Soluble Receptor for Advanced Glycation End-products (sRAGE) and colorectal cancer risk: a case-control study nested within a European prospective cohort.
Aglago EK., Rinaldi S., Freisling H., Jiao L., Hughes DJ., Fedirko V., Schalkwijk CG., Weiderpass E., Dahm CC., Overvad K., Eriksen AK., Kyrø C., Boutron-Ruault M-C., Rothwell JA., Severi G., Katzke V., Kühn T., Schulze MB., Aleksandrova K., Masala G., Krogh V., Panico S., Tumino R., Naccarati A., Bueno-de-Mesquita B., van Gils CH., Sandanger TM., Gram IT., Skeie G., Quirós JR., Jakszyn P., Sánchez M-J., Amiano P., Huerta JM., Ardanaz E., Johansson I., Harlid S., Perez-Cornago A., Mayén A-L., Cordova R., Gunter MJ., Vineis P., Cross AJ., Riboli E., Jenab M.

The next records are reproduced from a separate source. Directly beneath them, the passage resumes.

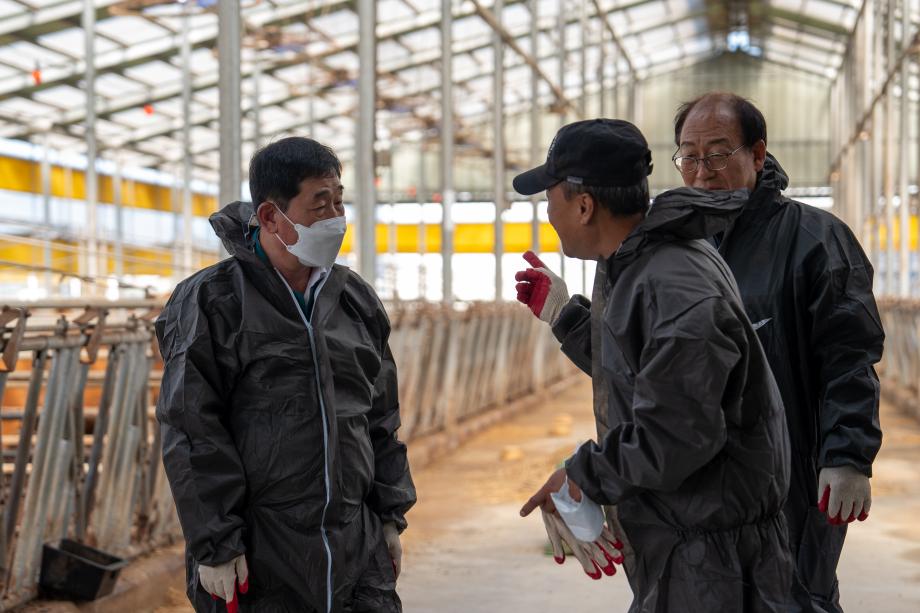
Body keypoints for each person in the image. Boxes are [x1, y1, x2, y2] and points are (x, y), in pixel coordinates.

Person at [516, 118, 794, 611]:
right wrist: (565, 317)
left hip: (715, 563)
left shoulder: (672, 282)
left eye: (550, 200)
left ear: (584, 206)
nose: (549, 215)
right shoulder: (643, 261)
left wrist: (582, 474)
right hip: (687, 539)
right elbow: (651, 373)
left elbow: (678, 431)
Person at [155, 137, 416, 613]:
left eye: (339, 200)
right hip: (261, 554)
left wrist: (388, 515)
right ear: (272, 217)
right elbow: (192, 429)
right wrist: (217, 543)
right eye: (320, 204)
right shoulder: (212, 302)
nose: (337, 216)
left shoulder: (354, 299)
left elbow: (380, 417)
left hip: (355, 546)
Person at [671, 92, 885, 612]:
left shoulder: (816, 240)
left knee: (794, 597)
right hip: (705, 482)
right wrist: (570, 318)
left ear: (758, 154)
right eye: (689, 156)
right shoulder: (680, 248)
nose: (702, 173)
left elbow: (848, 355)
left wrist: (847, 454)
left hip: (791, 476)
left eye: (718, 154)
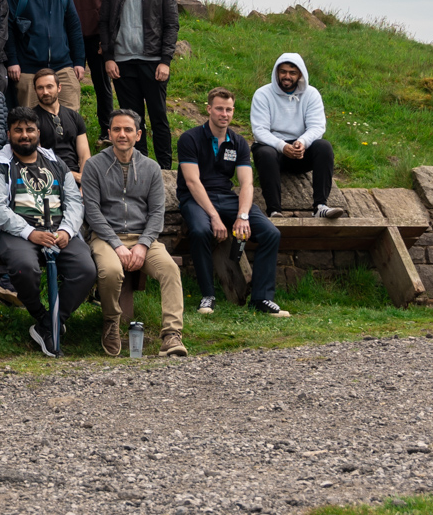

BACKGROUND: Overexpression of the Receptor for Advanced Glycation End-product (RAGE) has been associated with chronic inflammation, which in turn has been associated with increased colorectal cancer (CRC) risk. Soluble RAGE (sRAGE) competes with RAGE to bind its ligands, thus potentially preventing RAGE-induced inflammation. METHODS: To investigate whether sRAGE and related genetic variants are associated with CRC risk, we conducted a nested case-control study in the European Prospective Investigation into Cancer and Nutrition (EPIC). Plasma sRAGE concentrations were measured by ELISA in 1,361 CRC matched case-control sets. Twenty-four single nucleotide polymorphisms (SNPs) encoded in the genes associated with sRAGE concentrations were available for 1,985 CRC cases and 2,220 controls. Multivariable-adjusted odds ratios (ORs) and 95% confidence intervals (CIs) were computed using conditional and unconditional logistic regression for CRC risk and circulating sRAGE and SNPs, respectively. RESULTS: Higher sRAGE concentrations were inversely associated with CRC (ORQ5vs.Q1=0.77, 95%CI=0.59-1.00). Sex-specific analyses revealed that the observed inverse risk association was restricted to men (ORQ5vs.Q1=0.63, 95%CI=0.42-0.94) whereas no association was observed in women (ORQ5vs.Q1=1.00, 95%CI=0.68-1.48, Pheterogeneity for sex=0.006). Participants carrying minor allele of rs653765 (promoter region of ADAM10) had lower CRC risk (C vs. T, OR=0.90; 95%CI=0.82-0.99). CONCLUSIONS: Pre-diagnostic sRAGE concentrations were inversely associated with CRC risk in men but not in women. A SNP located within ADAM10 gene pertaining to RAGE shedding, was associated with CRC risk. IMPACT: Further studies are needed to confirm our observed sex difference in the association and better explore the potential involvement of genetic variants of sRAGE in CRC development.